You often wonder what keeps you engaged with someone who gives you bits and pieces of themselves and does not fully commit. You hang in there because they are friendly and kind, or on the few occasions you get together, they make you laugh and feel wanted. You tell yourself to move on and avoid contact, but then, out of nowhere, you hear from them, and the hope of romance blossoms like a thirsty plant being revived with a few drops of water. Then, as you start feeling hopeful, the connection fades back to some unenthusiastic chat. You begin to wonder and then obsess about what you did wrong to discourage the person from forming a permanent romantic allegiance. The fact is they often connect with you for the following reasons:
- Ego strokes – They like your attention because it makes them feel important.
- Get their needs met – They know you won’t refuse them because you are into them.
- Boredom – you are eager to talk and do your best to entertain them.
- Lonely – It is almost guaranteed that you will do whatever it takes to fill their loneliness gap, at least for the moment.
- Instant gratification – since you like them, you will do whatever it takes to please them.
- Opportunity – you are available whenever they contact you, so you are an easy option.
- Needs fulfilled – You are eager to please and often will do almost anything to win them over, even if they don’t do the same for you.
- You have no boundaries – since you want them so badly, you tolerate almost anything they do, including being married, having children, or even having no desire for a commitment.
- Low-maintenance – You are easygoing and make few demands since you fear they will never commit.
- Make excuses – You have a list of logical reasons for their lack of commitment, and tell yourself that when they are ready, they will see your worth.

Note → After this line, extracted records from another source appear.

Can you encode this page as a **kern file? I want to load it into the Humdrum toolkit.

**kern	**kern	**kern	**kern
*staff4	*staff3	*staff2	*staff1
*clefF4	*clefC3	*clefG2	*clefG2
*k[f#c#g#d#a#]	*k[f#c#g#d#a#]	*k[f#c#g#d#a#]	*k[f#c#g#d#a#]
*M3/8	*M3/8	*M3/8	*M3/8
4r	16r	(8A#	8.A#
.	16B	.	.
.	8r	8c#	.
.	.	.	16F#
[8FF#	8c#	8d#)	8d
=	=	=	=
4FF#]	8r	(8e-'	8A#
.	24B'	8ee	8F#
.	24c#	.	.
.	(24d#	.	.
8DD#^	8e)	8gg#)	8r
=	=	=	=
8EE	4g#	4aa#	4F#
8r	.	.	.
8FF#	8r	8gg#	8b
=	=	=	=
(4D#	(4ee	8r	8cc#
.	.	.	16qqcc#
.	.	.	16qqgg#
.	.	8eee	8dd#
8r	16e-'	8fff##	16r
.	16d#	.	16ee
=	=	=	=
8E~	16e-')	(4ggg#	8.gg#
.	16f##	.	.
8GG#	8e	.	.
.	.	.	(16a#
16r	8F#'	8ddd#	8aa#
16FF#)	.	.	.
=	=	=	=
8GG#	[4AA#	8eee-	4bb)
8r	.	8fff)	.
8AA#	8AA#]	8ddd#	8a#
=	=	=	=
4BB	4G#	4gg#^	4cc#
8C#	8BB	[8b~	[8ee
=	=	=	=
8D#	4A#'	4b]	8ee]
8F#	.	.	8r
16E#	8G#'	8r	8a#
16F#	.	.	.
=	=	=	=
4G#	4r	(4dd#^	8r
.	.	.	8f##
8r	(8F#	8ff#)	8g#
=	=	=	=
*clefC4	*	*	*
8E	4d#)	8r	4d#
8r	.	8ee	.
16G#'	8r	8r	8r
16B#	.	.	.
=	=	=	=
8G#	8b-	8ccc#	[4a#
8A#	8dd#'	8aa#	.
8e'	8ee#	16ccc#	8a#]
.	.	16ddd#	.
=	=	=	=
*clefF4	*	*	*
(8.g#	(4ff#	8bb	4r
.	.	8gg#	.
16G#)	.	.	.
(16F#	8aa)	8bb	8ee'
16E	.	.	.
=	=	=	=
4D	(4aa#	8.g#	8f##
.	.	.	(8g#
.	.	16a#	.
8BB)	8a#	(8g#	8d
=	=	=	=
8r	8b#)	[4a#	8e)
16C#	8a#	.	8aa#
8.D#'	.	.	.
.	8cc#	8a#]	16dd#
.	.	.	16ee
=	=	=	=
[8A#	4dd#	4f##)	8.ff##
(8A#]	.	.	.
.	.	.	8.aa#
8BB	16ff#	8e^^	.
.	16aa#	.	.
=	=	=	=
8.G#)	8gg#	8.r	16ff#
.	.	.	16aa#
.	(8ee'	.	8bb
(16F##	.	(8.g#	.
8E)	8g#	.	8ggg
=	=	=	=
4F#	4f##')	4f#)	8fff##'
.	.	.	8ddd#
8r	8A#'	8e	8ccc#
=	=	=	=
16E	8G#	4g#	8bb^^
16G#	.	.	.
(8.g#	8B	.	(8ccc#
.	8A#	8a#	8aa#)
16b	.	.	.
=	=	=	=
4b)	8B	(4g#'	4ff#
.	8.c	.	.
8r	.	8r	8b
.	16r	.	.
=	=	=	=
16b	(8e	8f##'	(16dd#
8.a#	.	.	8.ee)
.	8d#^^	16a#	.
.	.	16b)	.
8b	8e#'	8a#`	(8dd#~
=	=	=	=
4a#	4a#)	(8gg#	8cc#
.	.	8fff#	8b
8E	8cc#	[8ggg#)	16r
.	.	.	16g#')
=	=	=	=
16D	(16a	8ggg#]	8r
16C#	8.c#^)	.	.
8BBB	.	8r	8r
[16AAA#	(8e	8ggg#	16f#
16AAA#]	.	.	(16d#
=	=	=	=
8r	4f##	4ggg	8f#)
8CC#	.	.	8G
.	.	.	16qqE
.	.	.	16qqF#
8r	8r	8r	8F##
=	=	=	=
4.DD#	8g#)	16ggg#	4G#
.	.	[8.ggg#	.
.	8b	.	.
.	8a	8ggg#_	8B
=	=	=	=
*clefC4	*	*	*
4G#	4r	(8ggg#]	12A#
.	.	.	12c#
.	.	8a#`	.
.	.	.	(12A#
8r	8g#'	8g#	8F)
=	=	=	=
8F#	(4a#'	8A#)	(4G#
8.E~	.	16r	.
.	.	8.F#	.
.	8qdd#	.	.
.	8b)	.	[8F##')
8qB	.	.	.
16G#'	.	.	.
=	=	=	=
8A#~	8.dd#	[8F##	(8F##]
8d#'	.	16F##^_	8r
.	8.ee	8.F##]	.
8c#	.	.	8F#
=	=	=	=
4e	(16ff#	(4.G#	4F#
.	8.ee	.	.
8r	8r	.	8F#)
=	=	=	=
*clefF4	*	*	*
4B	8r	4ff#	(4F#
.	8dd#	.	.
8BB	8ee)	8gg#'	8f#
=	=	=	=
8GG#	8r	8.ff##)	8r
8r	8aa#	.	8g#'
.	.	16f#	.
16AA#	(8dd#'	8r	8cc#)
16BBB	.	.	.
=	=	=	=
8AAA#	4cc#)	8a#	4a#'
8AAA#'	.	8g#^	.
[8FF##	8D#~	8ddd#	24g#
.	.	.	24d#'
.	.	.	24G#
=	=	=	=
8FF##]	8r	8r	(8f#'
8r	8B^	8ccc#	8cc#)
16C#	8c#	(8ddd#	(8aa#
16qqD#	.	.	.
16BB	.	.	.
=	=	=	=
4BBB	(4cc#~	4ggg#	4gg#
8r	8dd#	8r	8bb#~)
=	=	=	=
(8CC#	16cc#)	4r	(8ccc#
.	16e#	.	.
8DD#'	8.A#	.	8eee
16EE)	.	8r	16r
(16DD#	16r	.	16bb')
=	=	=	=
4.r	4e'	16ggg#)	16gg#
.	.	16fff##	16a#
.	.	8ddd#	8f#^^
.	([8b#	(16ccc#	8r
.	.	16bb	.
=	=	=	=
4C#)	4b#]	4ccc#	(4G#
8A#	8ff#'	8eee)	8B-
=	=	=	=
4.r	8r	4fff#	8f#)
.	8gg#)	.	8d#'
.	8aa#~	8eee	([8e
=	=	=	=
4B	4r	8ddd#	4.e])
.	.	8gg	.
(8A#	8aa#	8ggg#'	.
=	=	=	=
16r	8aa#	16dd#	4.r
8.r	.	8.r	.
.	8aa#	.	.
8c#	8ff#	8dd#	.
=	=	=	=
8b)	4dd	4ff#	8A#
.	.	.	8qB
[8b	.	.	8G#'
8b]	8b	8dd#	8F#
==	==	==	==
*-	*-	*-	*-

Few folks on the planet have not encountered relationship disappointments. At some point or another, we all have experienced disappointment in a love connection. Either we were attracted, or they were attracted to us, but the relationship never grew into a full romance. Even some relationships that end with marriage do not last or become the ideal situation we hoped for. The reasons romantic sparks do not solidify into a permanent relationship vary from person to person. The key is not to blame yourself or feel like you did something to “turn” off the person because, chances are, they were never on the same romantic wave as you to begin with.